PROBLEM REQUIREMENTS: These records need to be repeated exactly, every one of them.

━━━━━━━━━━━━━━━━━━━━━━━━━━━━━━

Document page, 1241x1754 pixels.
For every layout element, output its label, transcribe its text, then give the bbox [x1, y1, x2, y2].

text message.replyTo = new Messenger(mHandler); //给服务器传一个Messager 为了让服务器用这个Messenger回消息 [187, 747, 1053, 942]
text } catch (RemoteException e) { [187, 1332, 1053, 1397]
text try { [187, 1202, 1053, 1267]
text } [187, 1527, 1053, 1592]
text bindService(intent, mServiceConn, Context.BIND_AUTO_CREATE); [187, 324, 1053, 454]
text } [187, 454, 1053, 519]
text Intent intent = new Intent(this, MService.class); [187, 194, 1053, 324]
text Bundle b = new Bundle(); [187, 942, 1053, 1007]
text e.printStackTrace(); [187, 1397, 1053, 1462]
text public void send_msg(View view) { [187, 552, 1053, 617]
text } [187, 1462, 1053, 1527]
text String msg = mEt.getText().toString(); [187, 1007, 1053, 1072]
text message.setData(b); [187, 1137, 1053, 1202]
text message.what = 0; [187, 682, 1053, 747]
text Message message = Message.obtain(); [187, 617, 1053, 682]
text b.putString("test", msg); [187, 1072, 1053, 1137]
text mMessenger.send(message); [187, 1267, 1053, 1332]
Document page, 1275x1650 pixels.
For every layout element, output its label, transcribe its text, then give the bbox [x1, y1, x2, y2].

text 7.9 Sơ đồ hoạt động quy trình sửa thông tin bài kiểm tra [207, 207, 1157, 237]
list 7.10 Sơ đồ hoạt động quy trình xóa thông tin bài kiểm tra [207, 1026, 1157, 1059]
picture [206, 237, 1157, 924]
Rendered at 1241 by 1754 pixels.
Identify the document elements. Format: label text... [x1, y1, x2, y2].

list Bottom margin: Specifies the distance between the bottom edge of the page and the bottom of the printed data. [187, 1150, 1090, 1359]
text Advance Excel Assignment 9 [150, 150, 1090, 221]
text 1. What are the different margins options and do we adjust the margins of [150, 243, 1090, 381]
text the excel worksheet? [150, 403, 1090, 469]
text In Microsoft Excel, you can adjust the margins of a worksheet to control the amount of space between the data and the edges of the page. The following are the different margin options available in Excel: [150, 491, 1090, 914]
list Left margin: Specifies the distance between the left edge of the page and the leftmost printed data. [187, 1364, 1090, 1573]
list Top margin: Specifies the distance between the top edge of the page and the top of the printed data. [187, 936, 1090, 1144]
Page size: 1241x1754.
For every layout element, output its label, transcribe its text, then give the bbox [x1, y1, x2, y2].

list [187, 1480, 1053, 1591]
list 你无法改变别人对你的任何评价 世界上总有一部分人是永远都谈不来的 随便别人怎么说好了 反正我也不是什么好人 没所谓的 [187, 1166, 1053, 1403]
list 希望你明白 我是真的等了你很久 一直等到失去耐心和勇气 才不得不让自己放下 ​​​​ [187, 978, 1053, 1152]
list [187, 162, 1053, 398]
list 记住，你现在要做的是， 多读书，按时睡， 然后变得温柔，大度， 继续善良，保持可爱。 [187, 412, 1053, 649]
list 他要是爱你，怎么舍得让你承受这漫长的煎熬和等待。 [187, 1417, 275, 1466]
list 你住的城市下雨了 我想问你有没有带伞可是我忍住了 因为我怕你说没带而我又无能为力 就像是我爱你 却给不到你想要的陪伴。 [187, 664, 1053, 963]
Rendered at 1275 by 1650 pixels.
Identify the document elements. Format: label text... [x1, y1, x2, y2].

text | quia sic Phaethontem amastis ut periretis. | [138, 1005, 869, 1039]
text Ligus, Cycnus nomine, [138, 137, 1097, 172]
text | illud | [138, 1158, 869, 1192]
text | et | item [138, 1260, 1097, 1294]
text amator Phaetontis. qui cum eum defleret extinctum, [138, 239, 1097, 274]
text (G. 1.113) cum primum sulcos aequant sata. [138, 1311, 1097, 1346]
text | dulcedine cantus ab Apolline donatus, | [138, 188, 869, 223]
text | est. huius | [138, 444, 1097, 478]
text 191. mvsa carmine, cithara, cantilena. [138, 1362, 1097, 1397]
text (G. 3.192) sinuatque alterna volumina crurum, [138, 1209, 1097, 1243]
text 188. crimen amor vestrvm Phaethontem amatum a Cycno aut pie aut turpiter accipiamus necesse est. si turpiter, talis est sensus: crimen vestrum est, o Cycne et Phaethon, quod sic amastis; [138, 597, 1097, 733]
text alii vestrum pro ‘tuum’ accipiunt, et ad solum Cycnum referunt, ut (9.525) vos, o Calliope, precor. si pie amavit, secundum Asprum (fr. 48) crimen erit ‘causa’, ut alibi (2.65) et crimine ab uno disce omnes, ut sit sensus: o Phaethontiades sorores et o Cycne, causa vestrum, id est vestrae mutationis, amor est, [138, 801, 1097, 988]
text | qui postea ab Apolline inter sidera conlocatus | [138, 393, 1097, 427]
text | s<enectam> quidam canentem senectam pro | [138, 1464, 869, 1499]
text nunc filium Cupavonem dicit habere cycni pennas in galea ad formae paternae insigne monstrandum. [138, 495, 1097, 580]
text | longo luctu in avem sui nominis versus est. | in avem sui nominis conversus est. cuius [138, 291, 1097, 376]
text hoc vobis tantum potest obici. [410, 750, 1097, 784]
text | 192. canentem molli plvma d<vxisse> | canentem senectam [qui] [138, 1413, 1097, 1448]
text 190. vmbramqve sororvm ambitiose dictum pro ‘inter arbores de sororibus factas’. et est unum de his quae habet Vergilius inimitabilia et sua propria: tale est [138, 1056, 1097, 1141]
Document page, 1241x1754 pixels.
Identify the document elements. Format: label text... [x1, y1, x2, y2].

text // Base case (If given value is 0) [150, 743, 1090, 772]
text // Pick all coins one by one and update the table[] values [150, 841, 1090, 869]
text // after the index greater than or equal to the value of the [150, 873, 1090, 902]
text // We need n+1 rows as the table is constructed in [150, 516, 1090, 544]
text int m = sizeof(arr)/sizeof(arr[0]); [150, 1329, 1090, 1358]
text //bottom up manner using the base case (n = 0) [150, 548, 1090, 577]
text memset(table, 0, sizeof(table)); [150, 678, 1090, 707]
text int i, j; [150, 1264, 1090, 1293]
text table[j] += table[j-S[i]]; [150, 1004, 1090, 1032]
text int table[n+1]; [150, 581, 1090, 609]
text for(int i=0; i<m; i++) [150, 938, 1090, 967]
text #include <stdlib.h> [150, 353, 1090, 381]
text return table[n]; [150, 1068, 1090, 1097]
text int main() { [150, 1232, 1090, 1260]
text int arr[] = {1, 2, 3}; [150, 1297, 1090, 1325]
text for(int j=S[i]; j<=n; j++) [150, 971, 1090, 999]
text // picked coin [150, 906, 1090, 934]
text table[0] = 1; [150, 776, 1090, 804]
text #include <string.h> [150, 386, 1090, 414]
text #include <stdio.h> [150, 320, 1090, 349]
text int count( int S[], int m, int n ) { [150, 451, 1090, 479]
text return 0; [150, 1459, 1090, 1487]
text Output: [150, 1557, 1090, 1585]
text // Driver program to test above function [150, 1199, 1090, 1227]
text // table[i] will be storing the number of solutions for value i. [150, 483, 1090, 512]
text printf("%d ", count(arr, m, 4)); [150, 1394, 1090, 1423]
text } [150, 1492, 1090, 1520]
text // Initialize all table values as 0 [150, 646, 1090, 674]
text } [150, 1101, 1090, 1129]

━━━━━━━━━━━━━━━━━━━━━━━━━━━━━━

WRITTEN SOLUTION:
Document page, 1241x1754 pixels.
For every layout element, output its label, transcribe its text, then give the bbox [x1, y1, x2, y2].

text message.replyTo = new Messenger(mHandler); //给服务器传一个Messager 为了让服务器用这个Messenger回消息 [187, 747, 1053, 942]
text } catch (RemoteException e) { [187, 1332, 1053, 1397]
text try { [187, 1202, 1053, 1267]
text } [187, 1527, 1053, 1592]
text bindService(intent, mServiceConn, Context.BIND_AUTO_CREATE); [187, 324, 1053, 454]
text } [187, 454, 1053, 519]
text Intent intent = new Intent(this, MService.class); [187, 194, 1053, 324]
text Bundle b = new Bundle(); [187, 942, 1053, 1007]
text e.printStackTrace(); [187, 1397, 1053, 1462]
text public void send_msg(View view) { [187, 552, 1053, 617]
text } [187, 1462, 1053, 1527]
text String msg = mEt.getText().toString(); [187, 1007, 1053, 1072]
text message.setData(b); [187, 1137, 1053, 1202]
text message.what = 0; [187, 682, 1053, 747]
text Message message = Message.obtain(); [187, 617, 1053, 682]
text b.putString("test", msg); [187, 1072, 1053, 1137]
text mMessenger.send(message); [187, 1267, 1053, 1332]
Document page, 1275x1650 pixels.
For every layout element, output its label, transcribe its text, then give the bbox [x1, y1, x2, y2].

text 7.9 Sơ đồ hoạt động quy trình sửa thông tin bài kiểm tra [207, 207, 1157, 237]
list 7.10 Sơ đồ hoạt động quy trình xóa thông tin bài kiểm tra [207, 1026, 1157, 1059]
picture [206, 237, 1157, 924]
Rendered at 1241 by 1754 pixels.
Identify the document elements. Format: label text... [x1, y1, x2, y2].

list Bottom margin: Specifies the distance between the bottom edge of the page and the bottom of the printed data. [187, 1150, 1090, 1359]
text Advance Excel Assignment 9 [150, 150, 1090, 221]
text 1. What are the different margins options and do we adjust the margins of [150, 243, 1090, 381]
text the excel worksheet? [150, 403, 1090, 469]
text In Microsoft Excel, you can adjust the margins of a worksheet to control the amount of space between the data and the edges of the page. The following are the different margin options available in Excel: [150, 491, 1090, 914]
list Left margin: Specifies the distance between the left edge of the page and the leftmost printed data. [187, 1364, 1090, 1573]
list Top margin: Specifies the distance between the top edge of the page and the top of the printed data. [187, 936, 1090, 1144]
Page size: 1241x1754.
For every layout element, output its label, transcribe its text, then give the bbox [x1, y1, x2, y2].

list [187, 1480, 1053, 1591]
list 你无法改变别人对你的任何评价 世界上总有一部分人是永远都谈不来的 随便别人怎么说好了 反正我也不是什么好人 没所谓的 [187, 1166, 1053, 1403]
list 希望你明白 我是真的等了你很久 一直等到失去耐心和勇气 才不得不让自己放下 ​​​​ [187, 978, 1053, 1152]
list [187, 162, 1053, 398]
list 记住，你现在要做的是， 多读书，按时睡， 然后变得温柔，大度， 继续善良，保持可爱。 [187, 412, 1053, 649]
list 他要是爱你，怎么舍得让你承受这漫长的煎熬和等待。 [187, 1417, 275, 1466]
list 你住的城市下雨了 我想问你有没有带伞可是我忍住了 因为我怕你说没带而我又无能为力 就像是我爱你 却给不到你想要的陪伴。 [187, 664, 1053, 963]
Rendered at 1275 by 1650 pixels.
Identify the document elements. Format: label text... [x1, y1, x2, y2].

text | quia sic Phaethontem amastis ut periretis. | [138, 1005, 869, 1039]
text Ligus, Cycnus nomine, [138, 137, 1097, 172]
text | illud | [138, 1158, 869, 1192]
text | et | item [138, 1260, 1097, 1294]
text amator Phaetontis. qui cum eum defleret extinctum, [138, 239, 1097, 274]
text (G. 1.113) cum primum sulcos aequant sata. [138, 1311, 1097, 1346]
text | dulcedine cantus ab Apolline donatus, | [138, 188, 869, 223]
text | est. huius | [138, 444, 1097, 478]
text 191. mvsa carmine, cithara, cantilena. [138, 1362, 1097, 1397]
text (G. 3.192) sinuatque alterna volumina crurum, [138, 1209, 1097, 1243]
text 188. crimen amor vestrvm Phaethontem amatum a Cycno aut pie aut turpiter accipiamus necesse est. si turpiter, talis est sensus: crimen vestrum est, o Cycne et Phaethon, quod sic amastis; [138, 597, 1097, 733]
text alii vestrum pro ‘tuum’ accipiunt, et ad solum Cycnum referunt, ut (9.525) vos, o Calliope, precor. si pie amavit, secundum Asprum (fr. 48) crimen erit ‘causa’, ut alibi (2.65) et crimine ab uno disce omnes, ut sit sensus: o Phaethontiades sorores et o Cycne, causa vestrum, id est vestrae mutationis, amor est, [138, 801, 1097, 988]
text | qui postea ab Apolline inter sidera conlocatus | [138, 393, 1097, 427]
text | s<enectam> quidam canentem senectam pro | [138, 1464, 869, 1499]
text nunc filium Cupavonem dicit habere cycni pennas in galea ad formae paternae insigne monstrandum. [138, 495, 1097, 580]
text | longo luctu in avem sui nominis versus est. | in avem sui nominis conversus est. cuius [138, 291, 1097, 376]
text hoc vobis tantum potest obici. [410, 750, 1097, 784]
text | 192. canentem molli plvma d<vxisse> | canentem senectam [qui] [138, 1413, 1097, 1448]
text 190. vmbramqve sororvm ambitiose dictum pro ‘inter arbores de sororibus factas’. et est unum de his quae habet Vergilius inimitabilia et sua propria: tale est [138, 1056, 1097, 1141]
Document page, 1241x1754 pixels.
Identify the document elements. Format: label text... [x1, y1, x2, y2].

text // Base case (If given value is 0) [150, 743, 1090, 772]
text // Pick all coins one by one and update the table[] values [150, 841, 1090, 869]
text // after the index greater than or equal to the value of the [150, 873, 1090, 902]
text // We need n+1 rows as the table is constructed in [150, 516, 1090, 544]
text int m = sizeof(arr)/sizeof(arr[0]); [150, 1329, 1090, 1358]
text //bottom up manner using the base case (n = 0) [150, 548, 1090, 577]
text memset(table, 0, sizeof(table)); [150, 678, 1090, 707]
text int i, j; [150, 1264, 1090, 1293]
text table[j] += table[j-S[i]]; [150, 1004, 1090, 1032]
text int table[n+1]; [150, 581, 1090, 609]
text for(int i=0; i<m; i++) [150, 938, 1090, 967]
text #include <stdlib.h> [150, 353, 1090, 381]
text return table[n]; [150, 1068, 1090, 1097]
text int main() { [150, 1232, 1090, 1260]
text int arr[] = {1, 2, 3}; [150, 1297, 1090, 1325]
text for(int j=S[i]; j<=n; j++) [150, 971, 1090, 999]
text // picked coin [150, 906, 1090, 934]
text table[0] = 1; [150, 776, 1090, 804]
text #include <string.h> [150, 386, 1090, 414]
text #include <stdio.h> [150, 320, 1090, 349]
text int count( int S[], int m, int n ) { [150, 451, 1090, 479]
text return 0; [150, 1459, 1090, 1487]
text Output: [150, 1557, 1090, 1585]
text // Driver program to test above function [150, 1199, 1090, 1227]
text // table[i] will be storing the number of solutions for value i. [150, 483, 1090, 512]
text printf("%d ", count(arr, m, 4)); [150, 1394, 1090, 1423]
text } [150, 1492, 1090, 1520]
text // Initialize all table values as 0 [150, 646, 1090, 674]
text } [150, 1101, 1090, 1129]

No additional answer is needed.